Tailoring interlayer spacing in MXene cathodes to boost the desalination performance of hybrid capacitive deionization systems

Capacitive deionization (CDI) is a promising technology to satisfy the global need for fresh water, since it can be both economical and sustainable. While two-dimensional transition metal carbides/nitrides (MXenes) exhibit great characteristics for use as CDI electrode materials, their tightly spaced layered structure renders intercalation inefficiency. In this study, the interlayer distance of MXenes is precisely modulated by inserting different quantity of one-dimensional bacterial fibers (BC), forming freestanding MXene/BC composite electrodes. Among the studied samples, MXene/BC-33% electrode with the interlayer spacing of 15.2 Å can achieve an optimized tradeoff among various desalination performance metrics and indicators.

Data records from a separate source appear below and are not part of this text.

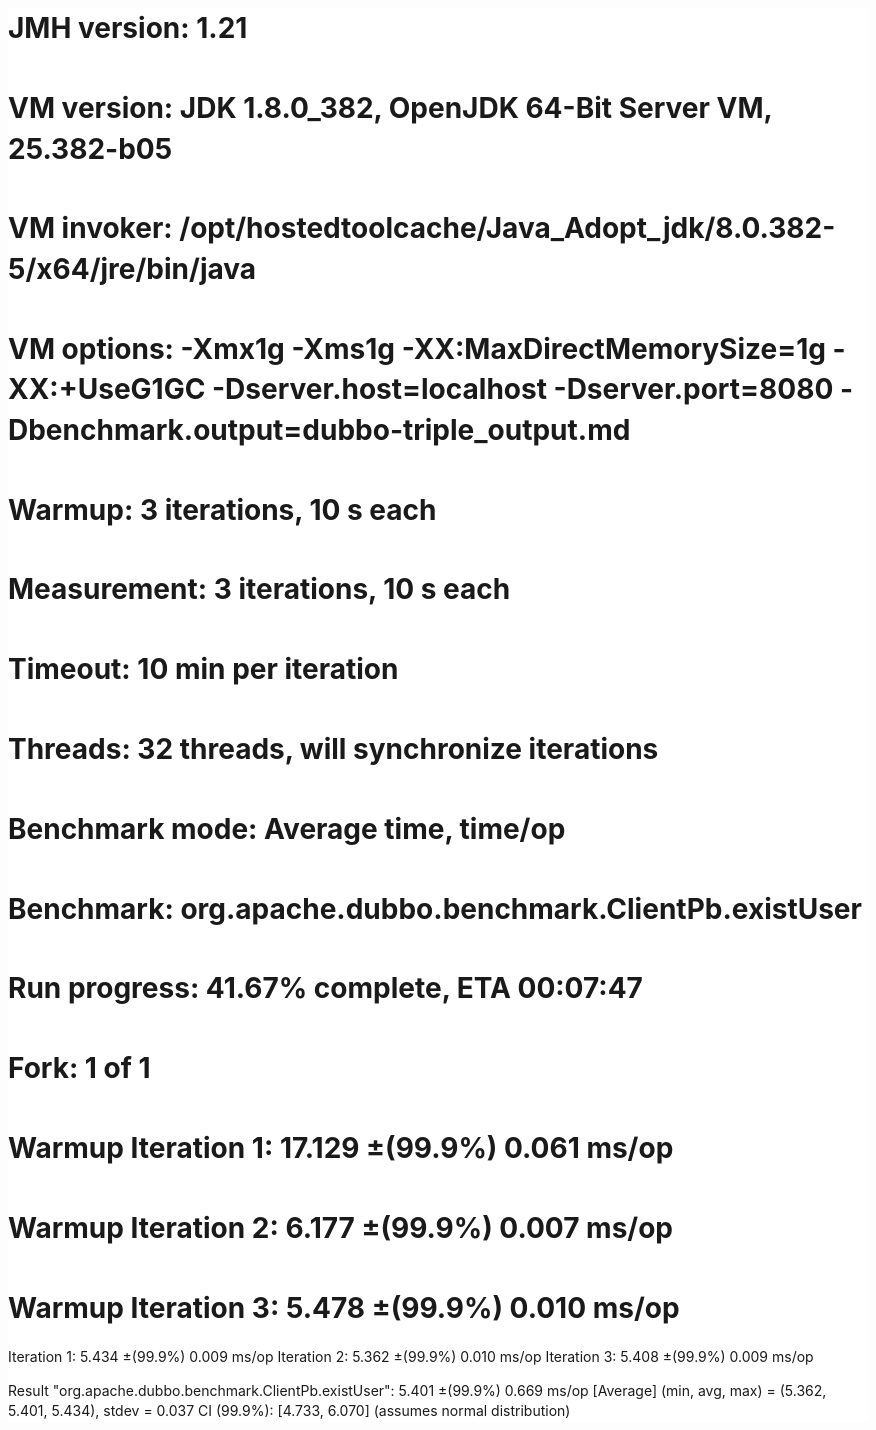 
# JMH version: 1.21
# VM version: JDK 1.8.0_382, OpenJDK 64-Bit Server VM, 25.382-b05
# VM invoker: /opt/hostedtoolcache/Java_Adopt_jdk/8.0.382-5/x64/jre/bin/java
# VM options: -Xmx1g -Xms1g -XX:MaxDirectMemorySize=1g -XX:+UseG1GC -Dserver.host=localhost -Dserver.port=8080 -Dbenchmark.output=dubbo-triple_output.md
# Warmup: 3 iterations, 10 s each
# Measurement: 3 iterations, 10 s each
# Timeout: 10 min per iteration
# Threads: 32 threads, will synchronize iterations
# Benchmark mode: Average time, time/op
# Benchmark: org.apache.dubbo.benchmark.ClientPb.existUser

# Run progress: 41.67% complete, ETA 00:07:47
# Fork: 1 of 1
# Warmup Iteration   1: 17.129 ±(99.9%) 0.061 ms/op
# Warmup Iteration   2: 6.177 ±(99.9%) 0.007 ms/op
# Warmup Iteration   3: 5.478 ±(99.9%) 0.010 ms/op
Iteration   1: 5.434 ±(99.9%) 0.009 ms/op
Iteration   2: 5.362 ±(99.9%) 0.010 ms/op
Iteration   3: 5.408 ±(99.9%) 0.009 ms/op


Result "org.apache.dubbo.benchmark.ClientPb.existUser":
  5.401 ±(99.9%) 0.669 ms/op [Average]
  (min, avg, max) = (5.362, 5.401, 5.434), stdev = 0.037
  CI (99.9%): [4.733, 6.070] (assumes normal distribution)

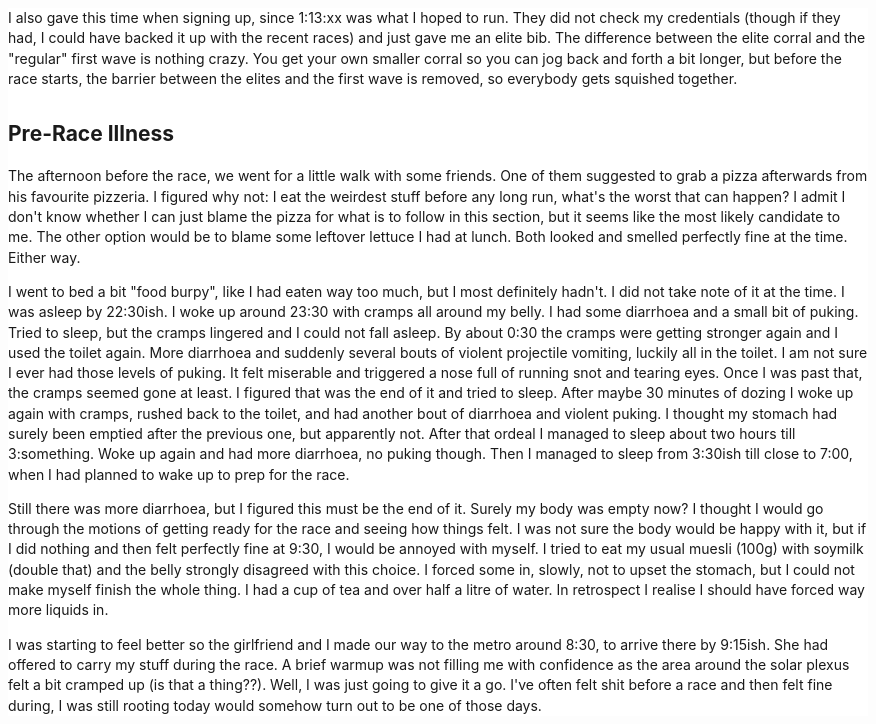 I also gave this time when signing up, since 1:13:xx was what I hoped to run.
They did not check my credentials (though if they had, I could have backed it
up with the recent races) and just gave me an elite bib. The difference between
the elite corral and the "regular" first wave is nothing crazy. You get your
own smaller corral so you can jog back and forth a bit longer, but before the
race starts, the barrier between the elites and the first wave is removed, so
everybody gets squished together.

## Pre-Race Illness

The afternoon before the race, we went for a little walk with some friends.
One of them suggested to grab a pizza afterwards from his favourite pizzeria. I
figured why not: I eat the weirdest stuff before any long run, what's the worst
that can happen? I admit I don't know whether I can just blame the pizza for
what is to follow in this section, but it seems like the most likely candidate
to me. The other option would be to blame some leftover lettuce I had at lunch.
Both looked and smelled perfectly fine at the time. Either way.

I went to bed a bit "food burpy", like I had eaten way too much, but I most
definitely hadn't. I did not take note of it at the time. I was asleep by
22:30ish. I woke up around 23:30 with cramps all around my belly. I had some
diarrhoea and a small bit of puking. Tried to sleep, but the cramps lingered
and I could not fall asleep. By about 0:30 the cramps were getting stronger
again and I used the toilet again. More diarrhoea and suddenly several bouts of
violent projectile vomiting, luckily all in the toilet. I am not sure I ever
had those levels of puking. It felt miserable and triggered a nose full of
running snot and tearing eyes. Once I was past that, the cramps seemed gone at
least. I figured that was the end of it and tried to sleep. After maybe 30
minutes of dozing I woke up again with cramps, rushed back to the toilet, and
had another bout of diarrhoea and violent puking. I thought my stomach had
surely been emptied after the previous one, but apparently not. After that
ordeal I managed to sleep about two hours till 3:something. Woke up again and
had more diarrhoea, no puking though. Then I managed to sleep from 3:30ish till
close to 7:00, when I had planned to wake up to prep for the race.

Still there was more diarrhoea, but I figured this must be the end of it.
Surely my body was empty now? I thought I would go through the motions of
getting ready for the race and seeing how things felt. I was not sure the body
would be happy with it, but if I did nothing and then felt perfectly fine at
9:30, I would be annoyed with myself. I tried to eat my usual muesli (100g)
with soymilk (double that) and the belly strongly disagreed with this choice. I
forced some in, slowly, not to upset the stomach, but I could not make myself
finish the whole thing. I had a cup of tea and over half a litre of water. In
retrospect I realise I should have forced way more liquids in.

I was starting to feel better so the girlfriend and I made our way to the metro
around 8:30, to arrive there by 9:15ish. She had offered to carry my stuff
during the race. A brief warmup was not filling me with confidence as the area
around the solar plexus felt a bit cramped up (is that a thing??). Well, I was
just going to give it a go. I've often felt shit before a race and then felt
fine during, I was still rooting today would somehow turn out to be one of
those days.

The salt adsorption capacity (SAC), the average salt adsorption rate (ASAR), the energy normalized adsorbed salt (ENAS), and the thermodynamic energy efficiency (TEE) of the MXene/BC-33% electrode are improved by 24%, 46%, 13%, and 66% respectively compared with those of pure MXene electrode. While the insertion of BC improves the ion diffusion pathways and facilitates the intercalation kinetics, the desalination performance decreases when the insertion amount of BC exceeds 40%. This is attributed to the overlarge resistance of the composite and the resulting increased energy consumption. This study reveals the desalination performance tradeoffs of MXene-based electrodes with different interlayer distances and also sheds light on the fundamental ion storage mechanisms of intercalation materials in a CDI desalination system.